Era tudo o que ela queria; a espreguiçadeira, uma tarde chuvosa de inverno e *. Mas não se pode ter tudo na vida, não é?
Não era um ex namorado. Sequer um amigo! Era um amor platônico, daqueles que esfriam o estômago, provocam tonturas e delírios e despertam as mais loucas fantasias. Clarissa não entendia porque aquilo acontecia. Tinha um namorado que a adorava, e gostava dele também. Mas sempre se dava ao luxo de olhar aquela foto, contemplar aquele sorriso, imaginava ter aquela voz dizendo baixinho e perto do ouvido que a amava, tomar um vinho olhando uma paisagem qualquer; desde que estivesse nos braços dele.
E o pior: * não morava tão longe. Há exatos 3 meses ele havia se mudado pra um apartamento no prédio do outro lado da avenida e Clarissa sempre topava com ele na padaria. Todas as manhãs, pra ser mais exato. E todas as noites, o via chegar do trabalho, entrando no prédio com um pacote pardo nas mãos. Na maioria daz vezes, tinha uma garrafa de vinho. Ou algumas cervejas. Não importa; ela só o queria. Com ou sem bebida, com ou sem roupa. Era só ele que ela queria.
"Deixa de ser idiota, Clarissa! Você tem namorado, sua tonta!". Isso gritava em seus pensamentos, mas, como toda mulher, ela não dava ouvidos ao que sua consciência tinha a dizer sobre seu amado. Enquanto sua consciência travava uma verdadeira guerra civil com seu bom senso, Clarissa se esticava na espriguiçadeira com sua caneca de leite quente e a foto de *, esperando chegar 18:30 da noite pra vê-lo entrar no prédio do outro lado da avenida.

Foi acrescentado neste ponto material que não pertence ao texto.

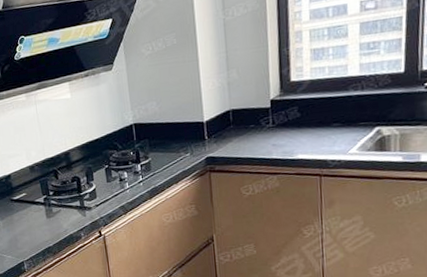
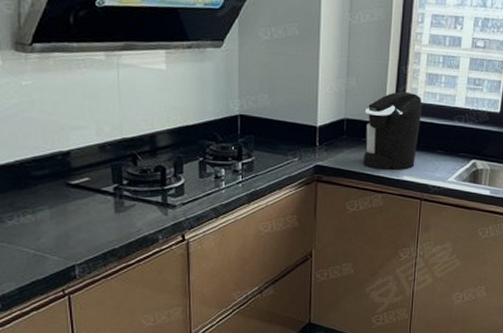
coffee maker: none [250,71,311,153] -> present [363,91,422,170]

Uma terceira voz, que Clarissa não sabia de onde tinha vindo, lhe deu a brilhante idéia de ir lá falar com ele. Um encontro "casual" na chuva pra ao menos ter a chance de ser convidada pra entrar, se secar e tomar um vinho. Romântico demais? Não para uma mulher apaixonada.

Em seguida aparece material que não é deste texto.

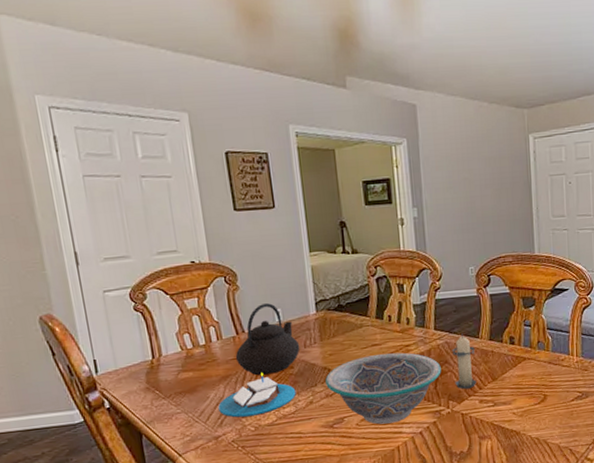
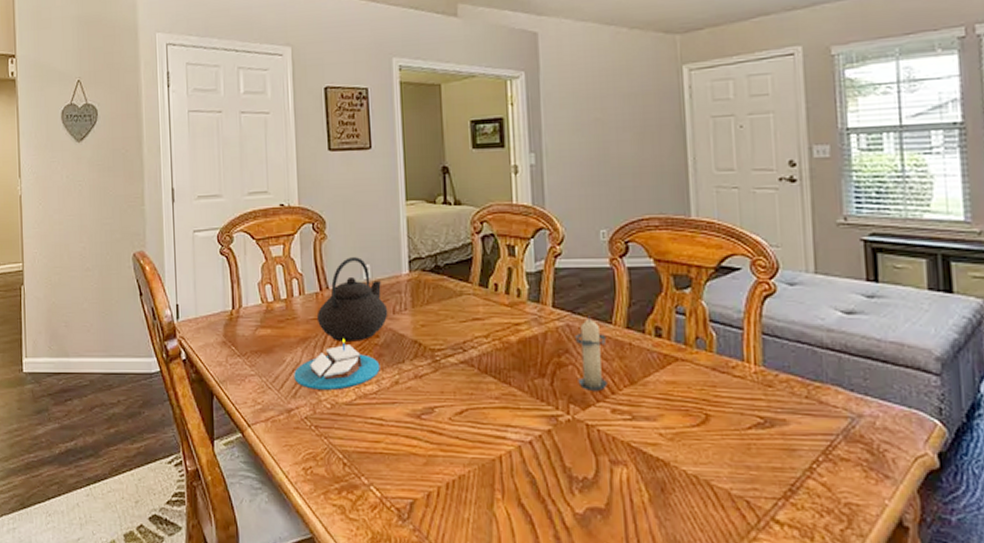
bowl: present [325,352,441,425] -> none [415,331,560,424]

Enquanto se vestia para protagonizar tal cena, a cabeça funcionava à mil. "Será que vai dar certo? Será que vou parecer idiota? Será que ao menos vou ser notada? Deus! Só nos cumprimentamos duas vezes na padaria e eu aqui fantasiando com alguém que nem sabe que eu existo!"

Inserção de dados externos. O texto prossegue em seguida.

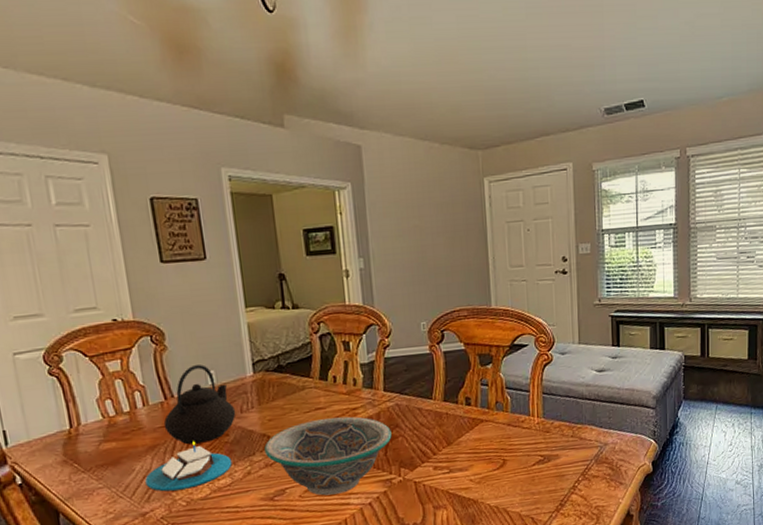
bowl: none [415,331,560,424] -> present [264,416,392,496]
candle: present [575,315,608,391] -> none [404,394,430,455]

Mas valeria a pena. Clarissa precisava senti-lo de perto. Mesmo que saísse de casa só pra compartilhar a calçada com ele sob a chuva; já valeria à pena.
Calçou um tênis qualquer e ficou na varanda do apartamento esperando * aparecer. Não demorou muito pra achar um vulto cabeludo e alto segurando um pacote pardo e um guarda-chuva se aproximando do semáforo na avenida. Ela correu o quanto pode escadaria abaixo e em poucos minutos estava na rua. Ele estava se aproximando do portão do prédio. "Meu Deus, não vou pegá-lo antes de entrar! Tenho que esbarrar nele antes que chegue ao portão!". Clarissa saiu correndo pra atravessar a avenida, estava bem perto agora! Faltava pouco, tão pouco...
A última coisa que ela viu foi um sedan preto se aproximando e chocando-se contra seu corpo frágil e molhado. Sua vida criou sentido e tudo escureceu.